Той ночью Олиного отца арестовали.
— Надо что-то делать, — говорила она Крюкову. — Надо что-то делать.
Она казалась совершенно невменяемой.
О своем разговоре с кагебешником он ей все-таки не стал рассказывать.
Прошло несколько дней.
На допросы к следователю Крюкова больше не вызывали.
А в конце недели ему позвонил кагебешник и предложил встретиться в одном из номеров известной гостиницы. «Там нам никто не помешает», — добавил он.
В назначенное время Крюков пришел. Кагебешник был чем-то сильно озабочен. Объяснил, что дело Никитина, оказывается, гораздо серьезнее, чем он думал. Шабашники — это мелочь. У Никитина обнаружились куда более тяжкие грехи, так что речь может идти о хищении социалистической собственности в особо крупных размерах.

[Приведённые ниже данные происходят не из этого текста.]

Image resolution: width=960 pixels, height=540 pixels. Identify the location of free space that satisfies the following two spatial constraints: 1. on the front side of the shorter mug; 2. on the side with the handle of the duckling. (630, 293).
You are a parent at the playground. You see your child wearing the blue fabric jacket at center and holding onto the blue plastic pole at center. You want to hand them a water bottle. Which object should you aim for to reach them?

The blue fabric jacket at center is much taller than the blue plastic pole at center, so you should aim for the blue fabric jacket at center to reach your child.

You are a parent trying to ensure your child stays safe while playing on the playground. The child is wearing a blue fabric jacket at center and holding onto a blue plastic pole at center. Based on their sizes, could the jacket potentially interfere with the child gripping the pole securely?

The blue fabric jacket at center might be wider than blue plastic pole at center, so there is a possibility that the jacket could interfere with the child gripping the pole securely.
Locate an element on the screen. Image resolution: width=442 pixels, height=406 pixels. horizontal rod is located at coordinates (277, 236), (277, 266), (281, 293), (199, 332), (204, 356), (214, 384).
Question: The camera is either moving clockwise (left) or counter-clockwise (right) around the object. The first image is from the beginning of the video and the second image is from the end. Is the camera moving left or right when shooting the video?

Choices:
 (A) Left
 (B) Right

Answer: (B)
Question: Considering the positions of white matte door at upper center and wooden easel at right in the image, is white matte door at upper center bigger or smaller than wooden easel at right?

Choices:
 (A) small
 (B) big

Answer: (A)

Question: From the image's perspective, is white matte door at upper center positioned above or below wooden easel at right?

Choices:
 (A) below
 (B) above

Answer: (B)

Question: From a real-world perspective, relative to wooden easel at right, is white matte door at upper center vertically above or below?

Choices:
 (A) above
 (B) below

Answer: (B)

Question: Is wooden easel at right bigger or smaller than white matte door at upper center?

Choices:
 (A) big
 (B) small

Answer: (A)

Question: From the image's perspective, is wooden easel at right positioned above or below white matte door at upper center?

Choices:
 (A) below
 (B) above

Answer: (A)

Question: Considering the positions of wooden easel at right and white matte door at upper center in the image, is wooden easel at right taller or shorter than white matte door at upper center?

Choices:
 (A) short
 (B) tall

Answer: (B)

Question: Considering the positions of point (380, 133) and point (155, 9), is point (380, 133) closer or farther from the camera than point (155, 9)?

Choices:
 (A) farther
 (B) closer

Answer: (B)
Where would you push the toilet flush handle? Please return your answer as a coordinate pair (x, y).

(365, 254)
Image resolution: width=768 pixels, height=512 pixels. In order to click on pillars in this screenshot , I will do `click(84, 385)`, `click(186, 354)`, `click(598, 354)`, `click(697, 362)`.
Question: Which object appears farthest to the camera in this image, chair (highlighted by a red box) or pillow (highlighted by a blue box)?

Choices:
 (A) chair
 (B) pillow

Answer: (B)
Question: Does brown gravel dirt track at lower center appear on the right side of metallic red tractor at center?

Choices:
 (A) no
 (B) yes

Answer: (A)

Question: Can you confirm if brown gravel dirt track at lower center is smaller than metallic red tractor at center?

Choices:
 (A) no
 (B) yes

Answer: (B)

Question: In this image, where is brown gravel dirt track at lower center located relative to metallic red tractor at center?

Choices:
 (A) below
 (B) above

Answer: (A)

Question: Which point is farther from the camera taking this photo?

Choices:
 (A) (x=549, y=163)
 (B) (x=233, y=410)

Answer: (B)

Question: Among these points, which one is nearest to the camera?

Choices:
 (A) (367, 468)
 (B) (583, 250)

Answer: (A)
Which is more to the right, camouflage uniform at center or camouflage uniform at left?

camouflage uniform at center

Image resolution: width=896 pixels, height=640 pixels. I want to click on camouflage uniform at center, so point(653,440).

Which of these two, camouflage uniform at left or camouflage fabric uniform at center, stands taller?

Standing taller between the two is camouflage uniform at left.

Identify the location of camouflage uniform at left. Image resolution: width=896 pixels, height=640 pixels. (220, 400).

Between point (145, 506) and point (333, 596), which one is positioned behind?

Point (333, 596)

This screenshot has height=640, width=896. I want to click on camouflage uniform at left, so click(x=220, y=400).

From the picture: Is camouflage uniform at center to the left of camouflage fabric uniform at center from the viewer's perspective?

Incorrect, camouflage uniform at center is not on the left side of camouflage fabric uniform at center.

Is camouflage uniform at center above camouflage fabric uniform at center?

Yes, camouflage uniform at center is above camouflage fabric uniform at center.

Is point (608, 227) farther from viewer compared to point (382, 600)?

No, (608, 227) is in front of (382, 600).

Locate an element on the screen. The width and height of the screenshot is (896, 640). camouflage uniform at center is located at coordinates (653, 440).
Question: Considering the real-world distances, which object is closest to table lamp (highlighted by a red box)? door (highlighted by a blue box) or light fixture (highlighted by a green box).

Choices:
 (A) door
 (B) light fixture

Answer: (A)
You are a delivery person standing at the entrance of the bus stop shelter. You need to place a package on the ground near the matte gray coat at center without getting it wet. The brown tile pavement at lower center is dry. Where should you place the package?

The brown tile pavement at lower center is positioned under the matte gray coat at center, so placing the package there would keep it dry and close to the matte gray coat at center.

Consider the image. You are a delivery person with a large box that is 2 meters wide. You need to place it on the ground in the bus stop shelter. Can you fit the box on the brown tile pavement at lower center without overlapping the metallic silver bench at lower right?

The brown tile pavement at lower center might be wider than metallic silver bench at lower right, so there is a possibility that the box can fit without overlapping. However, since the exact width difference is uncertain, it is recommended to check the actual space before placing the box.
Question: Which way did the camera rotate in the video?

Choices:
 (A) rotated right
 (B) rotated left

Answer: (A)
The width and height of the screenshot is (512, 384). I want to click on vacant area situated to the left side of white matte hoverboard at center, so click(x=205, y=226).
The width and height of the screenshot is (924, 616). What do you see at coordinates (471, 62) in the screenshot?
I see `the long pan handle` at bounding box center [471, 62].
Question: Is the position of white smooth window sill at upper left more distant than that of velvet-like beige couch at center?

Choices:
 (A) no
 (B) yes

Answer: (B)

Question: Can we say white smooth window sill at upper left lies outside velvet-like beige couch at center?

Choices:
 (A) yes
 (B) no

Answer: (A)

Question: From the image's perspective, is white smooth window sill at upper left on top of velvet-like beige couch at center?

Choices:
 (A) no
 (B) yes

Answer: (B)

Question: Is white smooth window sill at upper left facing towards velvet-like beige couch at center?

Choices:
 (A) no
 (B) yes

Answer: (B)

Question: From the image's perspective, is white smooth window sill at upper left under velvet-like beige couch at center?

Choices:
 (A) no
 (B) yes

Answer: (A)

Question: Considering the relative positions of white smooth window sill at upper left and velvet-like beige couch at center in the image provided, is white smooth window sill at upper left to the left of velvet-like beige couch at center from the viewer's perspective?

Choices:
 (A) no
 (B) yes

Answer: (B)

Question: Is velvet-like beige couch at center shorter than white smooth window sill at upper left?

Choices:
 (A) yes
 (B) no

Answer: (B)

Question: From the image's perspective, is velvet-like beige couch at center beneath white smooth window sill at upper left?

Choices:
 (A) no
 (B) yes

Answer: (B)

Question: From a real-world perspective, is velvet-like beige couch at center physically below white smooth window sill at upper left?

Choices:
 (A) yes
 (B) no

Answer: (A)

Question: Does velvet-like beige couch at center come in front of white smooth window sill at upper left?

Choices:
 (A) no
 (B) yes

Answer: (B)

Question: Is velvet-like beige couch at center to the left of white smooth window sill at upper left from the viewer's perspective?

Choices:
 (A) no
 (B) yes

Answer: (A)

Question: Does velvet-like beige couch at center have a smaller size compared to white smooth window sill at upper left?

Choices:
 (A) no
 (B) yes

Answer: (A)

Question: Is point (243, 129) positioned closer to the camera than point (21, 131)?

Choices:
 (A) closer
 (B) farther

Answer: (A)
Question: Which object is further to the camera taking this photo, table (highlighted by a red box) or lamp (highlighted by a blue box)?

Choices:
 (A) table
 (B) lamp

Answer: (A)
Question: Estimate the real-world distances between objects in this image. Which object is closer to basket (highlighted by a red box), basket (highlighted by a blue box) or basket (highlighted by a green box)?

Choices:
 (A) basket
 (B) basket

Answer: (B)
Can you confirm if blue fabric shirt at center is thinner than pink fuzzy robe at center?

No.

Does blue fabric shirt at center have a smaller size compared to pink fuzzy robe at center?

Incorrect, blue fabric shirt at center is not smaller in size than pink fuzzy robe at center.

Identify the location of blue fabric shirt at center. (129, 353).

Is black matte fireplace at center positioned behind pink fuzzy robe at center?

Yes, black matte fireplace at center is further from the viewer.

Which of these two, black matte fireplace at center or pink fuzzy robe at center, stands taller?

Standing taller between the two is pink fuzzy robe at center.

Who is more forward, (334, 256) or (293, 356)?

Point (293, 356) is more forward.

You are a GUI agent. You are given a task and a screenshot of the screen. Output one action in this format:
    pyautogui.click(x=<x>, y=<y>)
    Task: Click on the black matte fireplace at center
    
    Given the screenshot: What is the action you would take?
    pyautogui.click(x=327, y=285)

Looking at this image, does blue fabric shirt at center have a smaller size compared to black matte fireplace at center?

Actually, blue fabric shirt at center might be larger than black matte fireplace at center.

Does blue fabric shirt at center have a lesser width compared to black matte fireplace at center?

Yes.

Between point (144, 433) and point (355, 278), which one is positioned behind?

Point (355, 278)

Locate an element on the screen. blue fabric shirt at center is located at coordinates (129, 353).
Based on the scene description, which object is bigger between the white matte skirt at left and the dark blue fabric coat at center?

— А вы знаете, чем это чревато? — спросил он.
Крюков знал.
На секунду он, было, подумал, что кагебешник, значит, отказывается от своего предложения помочь Никитину, и на мгновение даже испытал что-то вроде облегчения. Но тут же понял: нет, это — ультиматум. Если Сергей не согласится с ними сотрудничать, Олиного отца они сотрут в порошок. Да и Сергея не оставят в покое.
Крюков понимал, что поддаваться им нельзя, что это ловушка, да и ничем они не помогут Григорию Степановичу. Ну а вдруг? А если в отместку они действительно его погубят? Они ведь все могут.